◆ **Exercise**: Omit all pictures. Reproduce exactly the lines from the first line of the records below through the line with "57.9 | 2246 | |".
================================
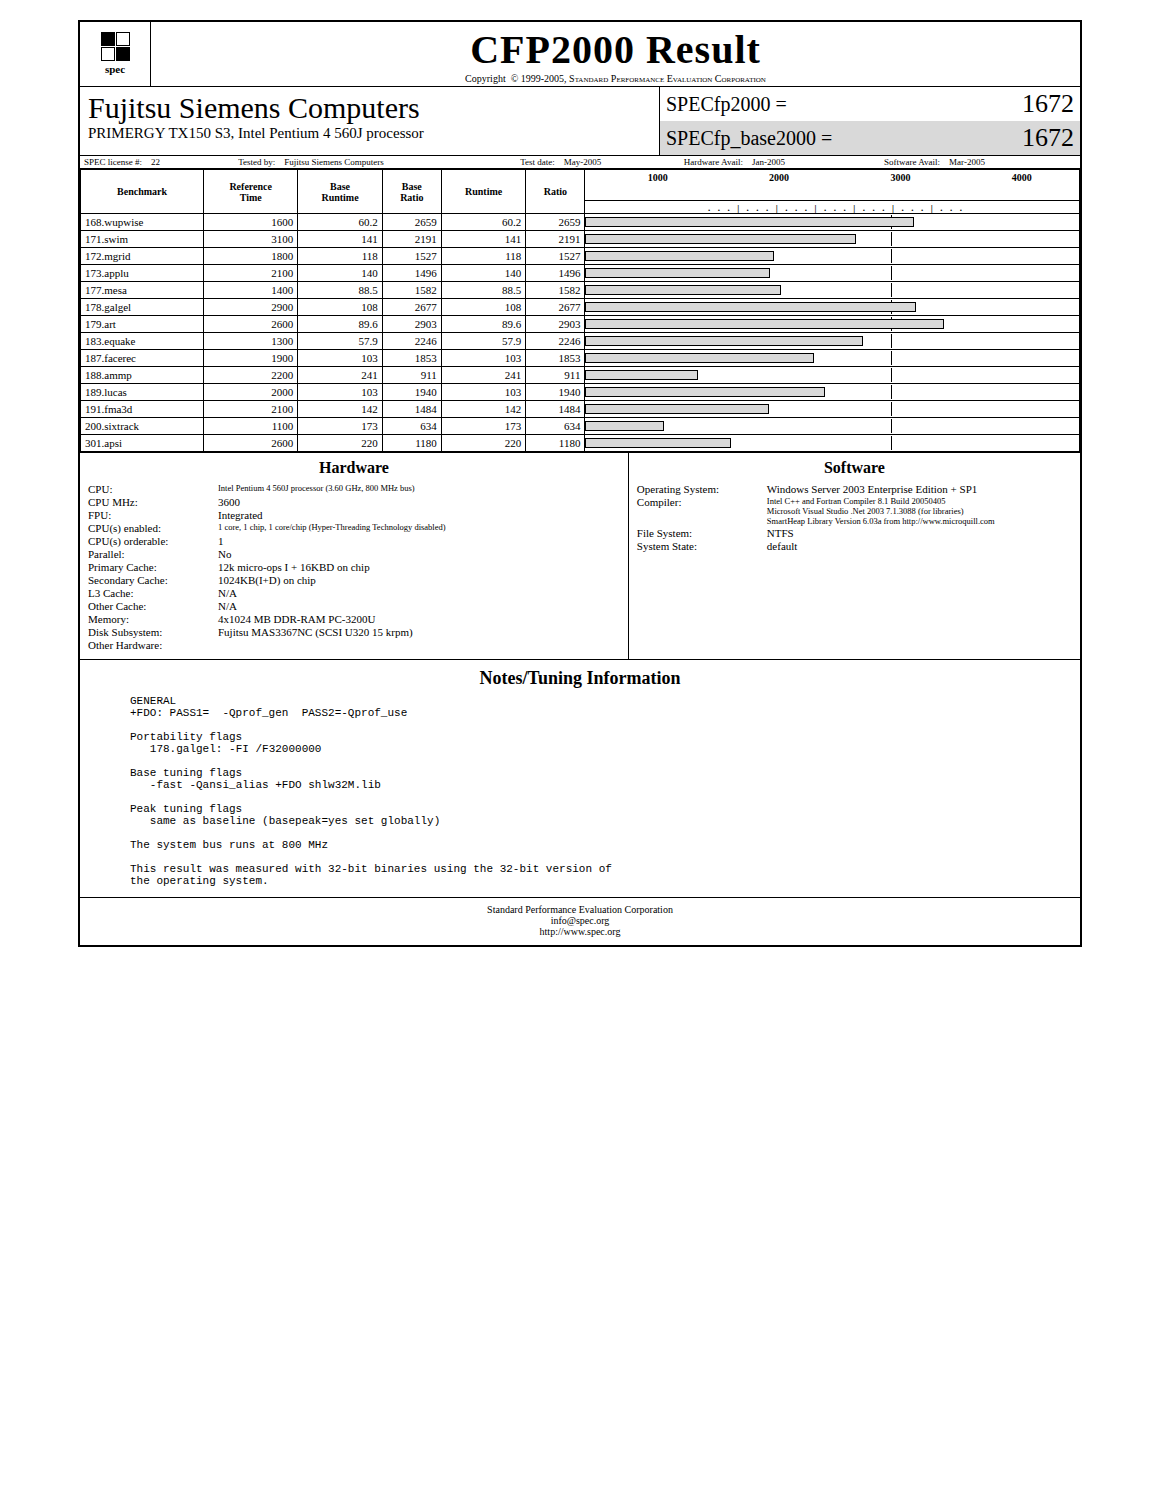spec
CFP2000 Result
Copyright © 1999-2005, Standard Performance Evaluation Corporation
Fujitsu Siemens Computers
PRIMERGY TX150 S3, Intel Pentium 4 560J processor
| SPECfp2000 = | 1672 |
| SPECfp_base2000 = | 1672 |
| SPEC license #: 22 | Tested by: Fujitsu Siemens Computers | Test date: May-2005 | Hardware Avail: Jan-2005 | Software Avail: Mar-2005 |
| Benchmark | Reference Time | Base Runtime | Base Ratio | Runtime | Ratio | 1000 2000 3000 4000 |
| --- | --- | --- | --- | --- | --- | --- |
| . . . / . . . / . . . / . . . / . . . / . . . / . . . |
| 168.wupwise | 1600 | 60.2 | 2659 | 60.2 | 2659 | |
| 171.swim | 3100 | 141 | 2191 | 141 | 2191 | |
| 172.mgrid | 1800 | 118 | 1527 | 118 | 1527 | |
| 173.applu | 2100 | 140 | 1496 | 140 | 1496 | |
| 177.mesa | 1400 | 88.5 | 1582 | 88.5 | 1582 | |
| 178.galgel | 2900 | 108 | 2677 | 108 | 2677 | |
| 179.art | 2600 | 89.6 | 2903 | 89.6 | 2903 | |
| 183.equake | 1300 | 57.9 | 2246 | 57.9 | 2246 | |
| 187.facerec | 1900 | 103 | 1853 | 103 | 1853 | |
| 188.ammp | 2200 | 241 | 911 | 241 | 911 | |
| 189.lucas | 2000 | 103 | 1940 | 103 | 1940 | |
| 191.fma3d | 2100 | 142 | 1484 | 142 | 1484 | |
| 200.sixtrack | 1100 | 173 | 634 | 173 | 634 | |
| 301.apsi | 2600 | 220 | 1180 | 220 | 1180 | |
Hardware
CPU:
Intel Pentium 4 560J processor (3.60 GHz, 800 MHz bus)
CPU MHz:
3600
FPU:
Integrated
CPU(s) enabled:
1 core, 1 chip, 1 core/chip (Hyper-Threading Technology disabled)
CPU(s) orderable:
1
Parallel:
No
Primary Cache:
12k micro-ops I + 16KBD on chip
Secondary Cache:
1024KB(I+D) on chip
L3 Cache:
N/A
Other Cache:
N/A
Memory:
4x1024 MB DDR-RAM PC-3200U
Disk Subsystem:
Fujitsu MAS3367NC (SCSI U320 15 krpm)
Other Hardware:
Software
Operating System:
Windows Server 2003 Enterprise Edition + SP1
Compiler:
Intel C++ and Fortran Compiler 8.1 Build 20050405
Microsoft Visual Studio .Net 2003 7.1.3088 (for libraries)
SmartHeap Library Version 6.03a from http://www.microquill.com
File System:
NTFS
System State:
default
Notes/Tuning Information
GENERAL
+FDO: PASS1=  -Qprof_gen  PASS2=-Qprof_use

Portability flags
   178.galgel: -FI /F32000000

Base tuning flags
   -fast -Qansi_alias +FDO shlw32M.lib

Peak tuning flags
   same as baseline (basepeak=yes set globally)

The system bus runs at 800 MHz

This result was measured with 32-bit binaries using the 32-bit version of
the operating system.
Standard Performance Evaluation Corporation
info@spec.org
http://www.spec.org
================================
◆ **Solution to this problem**:
spec
CFP2000 Result
Copyright © 1999-2005, Standard Performance Evaluation Corporation
Fujitsu Siemens Computers
PRIMERGY TX150 S3, Intel Pentium 4 560J processor
| SPECfp2000 = | 1672 |
| SPECfp_base2000 = | 1672 |
| SPEC license #: 22 | Tested by: Fujitsu Siemens Computers | Test date: May-2005 | Hardware Avail: Jan-2005 | Software Avail: Mar-2005 |
| Benchmark | Reference Time | Base Runtime | Base Ratio | Runtime | Ratio | 1000 2000 3000 4000 |
| --- | --- | --- | --- | --- | --- | --- |
| . . . / . . . / . . . / . . . / . . . / . . . / . . . |
| 168.wupwise | 1600 | 60.2 | 2659 | 60.2 | 2659 | |
| 171.swim | 3100 | 141 | 2191 | 141 | 2191 | |
| 172.mgrid | 1800 | 118 | 1527 | 118 | 1527 | |
| 173.applu | 2100 | 140 | 1496 | 140 | 1496 | |
| 177.mesa | 1400 | 88.5 | 1582 | 88.5 | 1582 | |
| 178.galgel | 2900 | 108 | 2677 | 108 | 2677 | |
| 179.art | 2600 | 89.6 | 2903 | 89.6 | 2903 | |
| 183.equake | 1300 | 57.9 | 2246 | 57.9 | 2246 | |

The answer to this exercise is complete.